The coefficient of Z is so small that it may be ignored.

par_est2$eff.df
## [1] 571.8559
par_est2$lnProfileLike
## [1] -4702.465
pre2 = predict(par_est2, xnew = test_X, Z = test_Z)
RMSE2 = mean((pre2-test_y)^2)/median(test_y)
RMSE2
## [1] 0.1472223

Model evaluation

From above output, we can know that the log Profile likelihood for lambda of model 1 is larger than model 2, and this implies the good fitness of the former.

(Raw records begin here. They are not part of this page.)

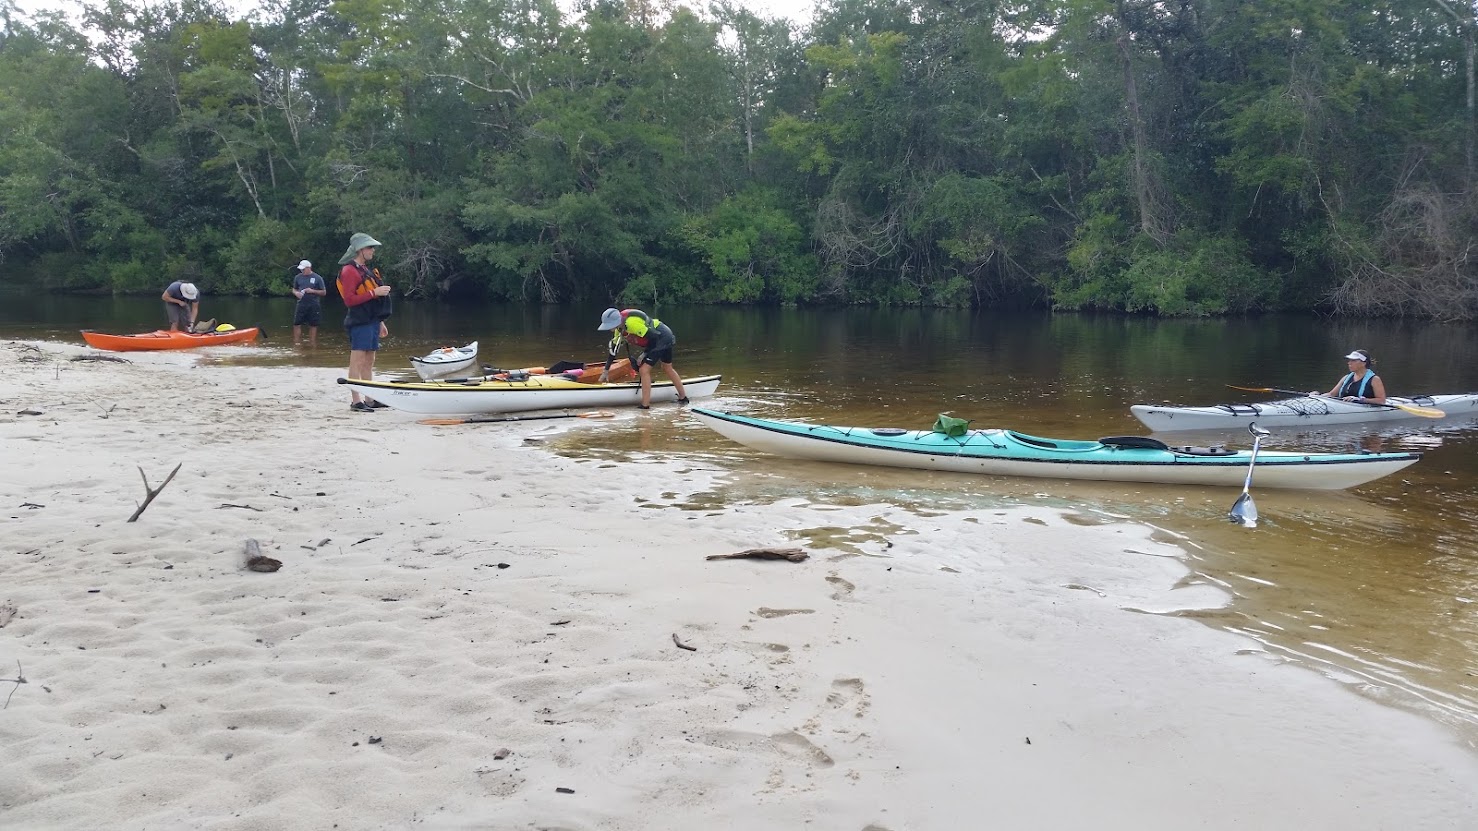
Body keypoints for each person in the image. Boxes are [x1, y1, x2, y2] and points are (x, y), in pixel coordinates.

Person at [336, 233, 392, 413]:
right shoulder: (349, 271)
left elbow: (371, 300)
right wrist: (374, 293)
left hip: (371, 321)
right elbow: (349, 300)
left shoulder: (364, 269)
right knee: (357, 361)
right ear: (360, 250)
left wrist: (380, 322)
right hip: (359, 321)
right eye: (370, 248)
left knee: (369, 361)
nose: (373, 251)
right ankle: (356, 401)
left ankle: (369, 398)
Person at [597, 307, 688, 409]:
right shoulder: (619, 330)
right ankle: (683, 398)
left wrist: (644, 354)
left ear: (617, 322)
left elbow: (654, 337)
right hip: (661, 336)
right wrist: (606, 371)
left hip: (662, 336)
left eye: (610, 326)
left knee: (644, 369)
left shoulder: (632, 324)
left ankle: (645, 405)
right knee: (667, 367)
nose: (609, 329)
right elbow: (613, 351)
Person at [1311, 349, 1387, 405]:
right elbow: (1331, 394)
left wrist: (1361, 399)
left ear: (1364, 363)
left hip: (1363, 409)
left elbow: (1381, 401)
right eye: (1349, 360)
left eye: (1353, 361)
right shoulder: (1345, 378)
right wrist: (1317, 396)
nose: (1349, 363)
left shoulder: (1374, 379)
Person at [291, 260, 327, 346]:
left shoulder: (318, 278)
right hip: (301, 304)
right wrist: (296, 293)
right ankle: (297, 342)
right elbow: (294, 289)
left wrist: (312, 291)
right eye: (301, 270)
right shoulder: (298, 277)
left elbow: (324, 292)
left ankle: (312, 342)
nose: (302, 271)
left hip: (313, 304)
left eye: (303, 269)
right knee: (297, 323)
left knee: (313, 324)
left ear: (308, 268)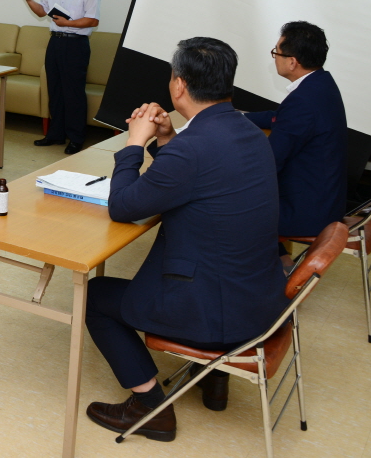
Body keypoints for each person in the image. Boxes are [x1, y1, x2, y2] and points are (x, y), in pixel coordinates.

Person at [84, 37, 285, 441]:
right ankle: (213, 381)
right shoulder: (247, 130)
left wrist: (134, 144)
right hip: (258, 299)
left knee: (94, 297)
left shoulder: (195, 149)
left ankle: (149, 407)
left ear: (178, 85)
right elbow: (194, 178)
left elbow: (123, 206)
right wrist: (166, 136)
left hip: (213, 308)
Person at [245, 21, 347, 270]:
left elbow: (269, 161)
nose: (275, 58)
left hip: (306, 211)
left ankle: (271, 272)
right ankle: (281, 262)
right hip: (323, 199)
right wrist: (240, 115)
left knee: (229, 201)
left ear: (292, 62)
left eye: (276, 52)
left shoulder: (303, 101)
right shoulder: (321, 85)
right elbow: (280, 117)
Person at [19, 0, 101, 154]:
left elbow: (93, 20)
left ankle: (75, 138)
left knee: (73, 93)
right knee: (54, 90)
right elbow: (42, 11)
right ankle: (55, 134)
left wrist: (69, 23)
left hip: (76, 45)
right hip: (55, 43)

Furthermore, the behavior of RMSE in model 1 is smaller than that in model 2. In view of goodness of fit and interpretability with relatively smaller RMSE, we choose model 1. In fact, the covariance model also can be selected, but the prediction effect of candidate models have no obvious difference, so the \(Mat\acute{e}rn\) model with flexible parameters is used to fit the model of the whole data set.

Prediction by Matern model

## parameter estimation
#(fields use great circle distances, approxiamte the earth by a ball)
par_est_whole = spatialProcess(train_X,train_y,Z=train_Z,
                               mKrig.args = list(m = 3),
                               Distance = "rdist.earth",
                               cov.args = list(Covariance = "Matern",smoothness = 1))
# where m=3 means quadratic form
print(par_est_whole)
sigma.square = as.numeric(par_est_whole$sigma.MLE)^2     # nugget variance (sigma^2)  4.225
rho = as.numeric(par_est_whole$rho.MLE)                  # process variance (rho)   60.12
theta = as.numeric(par_est_whole$theta.MLE)              # range parameter (theta)  150.646(miles) 

Construct the prediction region

## Create testing data by meshgrid  resolution of (60/50)° x (25/50)° of longitude and latitude
lon_num = 50
lat_num = 50
lon_seq = seq(-125,-65,length.out=lon_num)
lat_seq = seq(25,50,length.out=lat_num)

## Restrict the grid to the USA mainland
require(mapdata) 
tmp <- map('worldHires', 'Usa', fill=TRUE, plot=FALSE) 
require(maptools) 
US.boundary <- map2SpatialPolygons(tmp, IDs = tmp$names, proj4string = CRS(as.character(NA))) 
US.bbox.grid <- SpatialPoints(cbind(rep(lon_seq,length(lat_seq)), 
                                    rep(lat_seq,each=length(lon_seq)))) 
gridded(US.bbox.grid) <- TRUE
US.grid <- US.bbox.grid[!is.na(over(US.bbox.grid, US.boundary)),] 
Z = as.matrix(rep(mean(Z_new),length(US.grid@coords[,1])))
pre_whole = predict(par_est_whole, xnew = US.grid@coords,Z = Z) # Z is not necessary

Plot of krigged temperature

spatial pattern of the residuals after fitting

range(par_est_whole$residuals)
## [1] -13.14837  18.24184

The range of the fitted residuals is \((-13.14837,18.24184)\), and the bubble diagram reflects the overall fitted effect of the spatial model with the quadratic polynomial trend and \(Mat\acute{e}rn\) covariance, except that a few coordinates have a large deviation in the predicted value which could be a result of high elevation.